### EXTRACTED TEXT
++++

You have a right to invest in shares at prices that are not distorted nor
manipulated. The stock market regulator has to ensure this. Regardless of what
it perceives the fundamentals to be it has to convincingly demonstrate that it
is continuously tracking the source of funds driving trades in the market. That,
unfortunately, does not seem to be happening. Instead, all indications are
there of subtle and deliberate lack of regulatory investigation of the sources
of funds behind the unprecedented sustained and frenzied buying of stocks—at
present, particularly, in index stocks. Not that Sebi does not have the power
to order all brokers and their clients to disclose their source of funds. Except
for the power to disgorge illegally acquired gains, Sebi has all the powers
under the SEBI Act, Securities Contracts Regulation Act and its numerous
regulations.

++++

### MATERIAL FOR THIS TASK
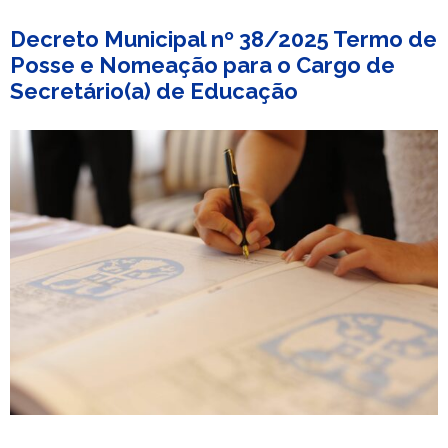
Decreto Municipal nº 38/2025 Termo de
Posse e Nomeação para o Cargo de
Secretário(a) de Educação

++++

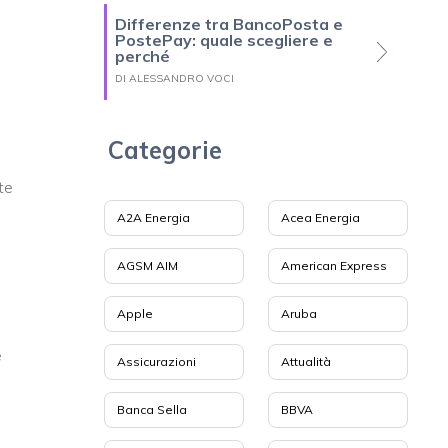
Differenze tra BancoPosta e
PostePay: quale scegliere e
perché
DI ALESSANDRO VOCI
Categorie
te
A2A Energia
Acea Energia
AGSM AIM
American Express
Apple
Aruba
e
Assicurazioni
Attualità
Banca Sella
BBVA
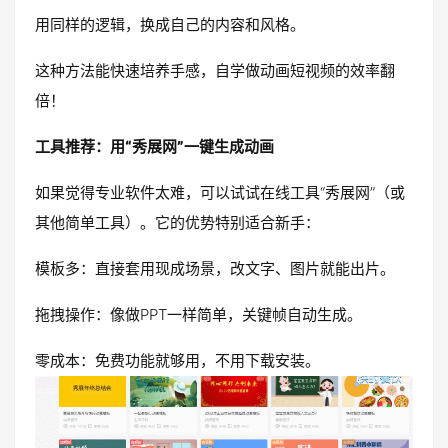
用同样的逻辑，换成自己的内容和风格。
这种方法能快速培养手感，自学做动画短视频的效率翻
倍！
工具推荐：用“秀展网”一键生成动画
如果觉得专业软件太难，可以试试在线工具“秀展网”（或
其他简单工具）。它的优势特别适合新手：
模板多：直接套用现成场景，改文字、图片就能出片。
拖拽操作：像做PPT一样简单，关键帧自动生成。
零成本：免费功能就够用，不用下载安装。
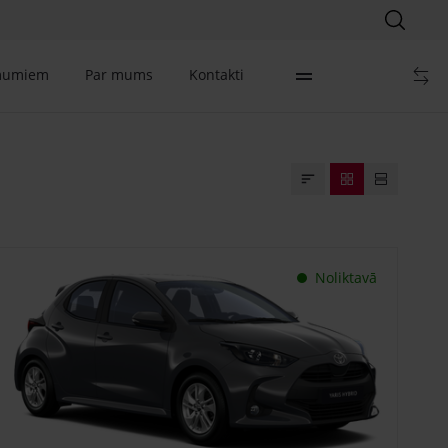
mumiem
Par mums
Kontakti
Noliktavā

++++

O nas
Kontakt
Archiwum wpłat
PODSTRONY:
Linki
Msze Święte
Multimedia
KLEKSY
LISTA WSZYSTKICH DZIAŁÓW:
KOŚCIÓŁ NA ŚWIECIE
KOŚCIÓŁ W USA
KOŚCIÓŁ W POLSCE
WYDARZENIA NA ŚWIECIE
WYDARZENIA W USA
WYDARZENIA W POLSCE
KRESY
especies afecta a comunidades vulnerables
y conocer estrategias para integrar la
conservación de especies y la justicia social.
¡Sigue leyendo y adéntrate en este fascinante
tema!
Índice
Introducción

++++

### DIRECTIVE 1
According to the passage on market regulation, why is Sebi able to order brokers and their clients to disclose their source of funds?
### DIRECTIVE 2
Pull out every line of the entries that contains the string "POLSCE".
The entries have no connection to the passage on market regulation.

### TASK OUTPUT 1
Apart from the power to disgorge illegally acquired gains, Sebi has all the powers under the SEBI Act, the Securities Contracts Regulation Act and its numerous regulations. That is why it is not short of the power to make brokers and clients reveal where their funds come from.

### TASK OUTPUT 2
KOŚCIÓŁ W POLSCE
WYDARZENIA W POLSCE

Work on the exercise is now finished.